2015年9月29日火曜日

本一冊

 <大津透ほか編 『岩波講座日本歴史 第15巻 近現代1』(岩波書店、2014年)>:読んだのは「月報4 「戦争体験」について」(赤澤史郎)、「月報4 「日本式共同体」」(文京洙)、「近現代史への招待」(吉田裕)、「北海道・沖縄・小笠原諸島と近代日本」(塩出浩之)、「官僚制と軍隊」(鈴木淳)
 「北海道・沖縄・小笠原諸島と近代日本」
 徳川政権下では「蝦夷地(蝦夷島・クリル諸島・樺太)・琉球(沖縄)・ボニン諸島(小笠原諸島)は周囲に位置した境界的な地域」であって、内地の大和人による植民地化が図られ、属領として統治された。三地域とも原住者は「国家や社会を築いていたにもかかわらず、明治維新直後に日本の領土拡張の対象」となったのであり、北海道・小笠原諸島については大和人の移住により植民地化された。
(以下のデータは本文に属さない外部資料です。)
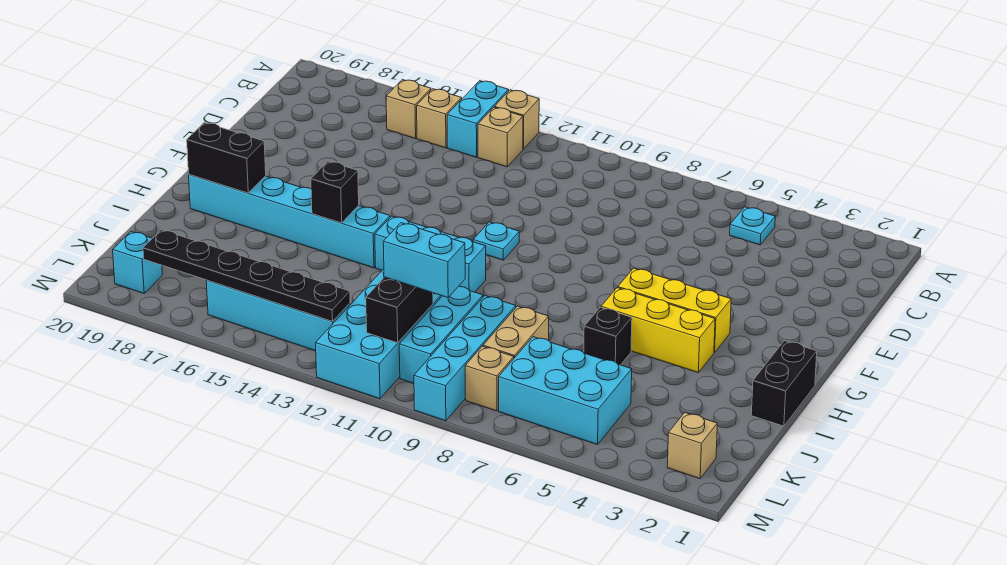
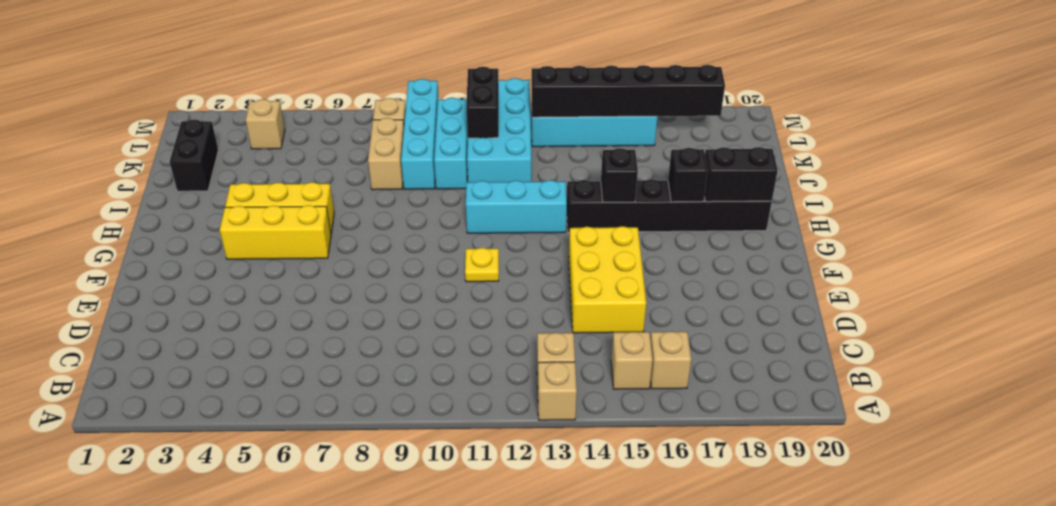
cyan brick A14:B14 level 1 -> none
cyan plate B5 level 1 -> none
none -> yellow brick D14:F15 level 1
cyan plate F11 level 1 -> yellow plate F11 level 1
black brick H1:I1 level 1 -> black brick J2:K2 level 1
cyan brick H14:H19 level 1 -> black brick H14:H19 level 1
black brick I6 level 1 -> black brick H17 level 2
cyan brick K5:L7 level 1 -> none
cyan brick K10:K11 level 3 -> none
tan brick L2 level 1 -> tan brick L4 level 1
black plate L13:L18 level 2 -> black brick L13:L18 level 2
cyan brick L19 level 1 -> none

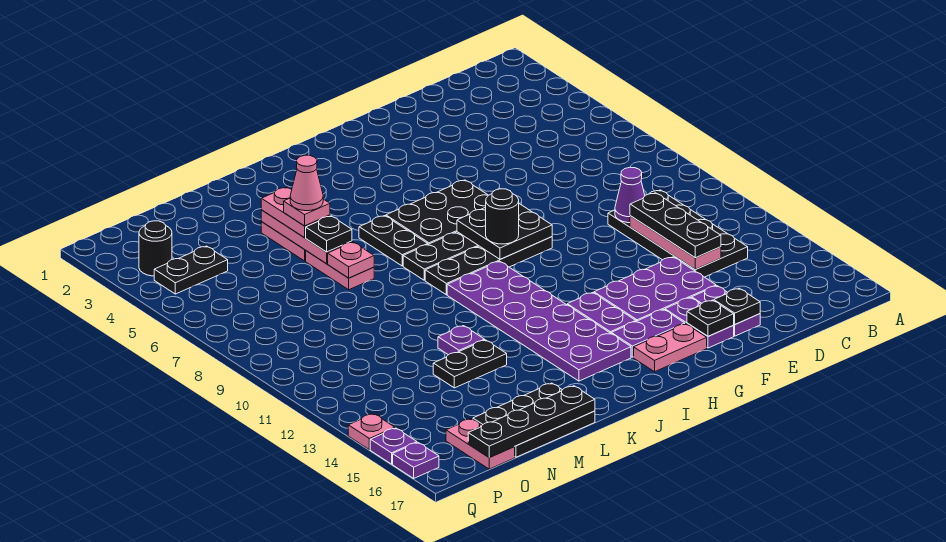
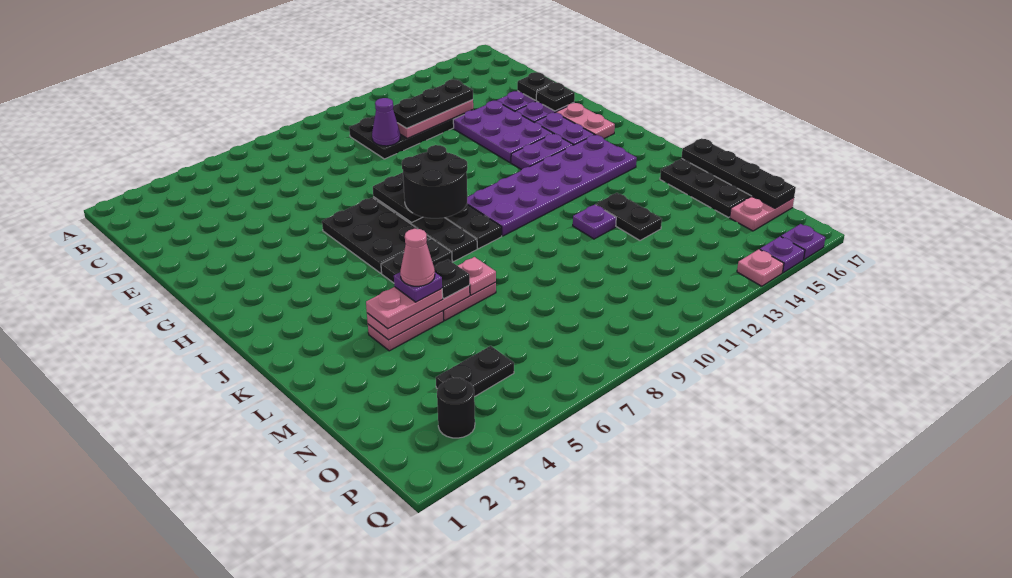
black round brick H9 level 3 -> black round brick H8:I9 level 3
pink plate L5 level 4 -> purple plate L5 level 4
black plate O4:P4 level 1 -> black plate O4:O5 level 1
ここで植民地と呼ぶ理由の一つは参院選挙法の除外地域に指定されたことに現れている。北海道では、アイヌが住民を占めているのではなく、内地出身の大和人と同質であり、彼らは「人智」「民力」が異なっている「沖縄県・小笠原諸島と同列に扱うべきではないとも主張し」た。ここにみえる論理は、「大和人入植者としての植民地主義と不可分だった」。「小笠原諸島の欧米系住民は日本国籍に編入されたうえで、移動民としての生活を容認され」たが、沖縄は琉球王国の復活を求め、本土政府によって「沖縄県庁を通じて支配植民地化が行われ」た。
 ここで、支配植民地とは、官僚機構の移動を伴う植民地を指し、ほかに、植民地は、ヒトの移動の移住植民地、カネの移動の投資植民地、軍隊の移動の軍事植民地に分類される。
 北海道・沖縄を見るとき、両者は日本国内ではあるが、「特殊性を有する一部として位置づけられきた」のであり、これは現代も意識の中で残っていると思う。何せ、つい最近まで北海道開発庁・沖縄開発庁があり、どちらも開発しなければならない地であったのだから。
 「官僚制と軍隊」
 政務においては帝大法科出身の官僚、陸軍は陸軍大学校出身の軍事官僚が中核に位置し、敗戦まで継続した。「多くの専門分野を含む巨大な官僚組織と陸軍は、法制知識や戦術という組織の目的遂行に最も基本的な知識を授ける機関の限られた出身者に組織を管理する役割を負わせ」、選抜は試験制度によりっており、結局は「評価する側も同じ教育を受けた人々となると、文化的背景を共有する狭い集団が主導権を握り、予想外の事態への対応を応力が低下し」て狭隘な視野の人間が国を主導することになる。専門分野においても「官僚制の主流との人的つながりを断たれ」、「例えば人事においても、制度的な権限を持たない実力者が存在するような独自の世界を形成していった」のである。

 安倍首相が 「誰もが家庭で職場で地域で、もっと活躍できる『1億総活躍社会』をつくる」として担当相をおくとした。ぱっと思ったのが「国家総動員」や「進め!一億火の玉だ」の戦前のスローガン。個々の人間を全部一括りにして一つの色、一つのベクトルにしようとする気色悪さを感じた。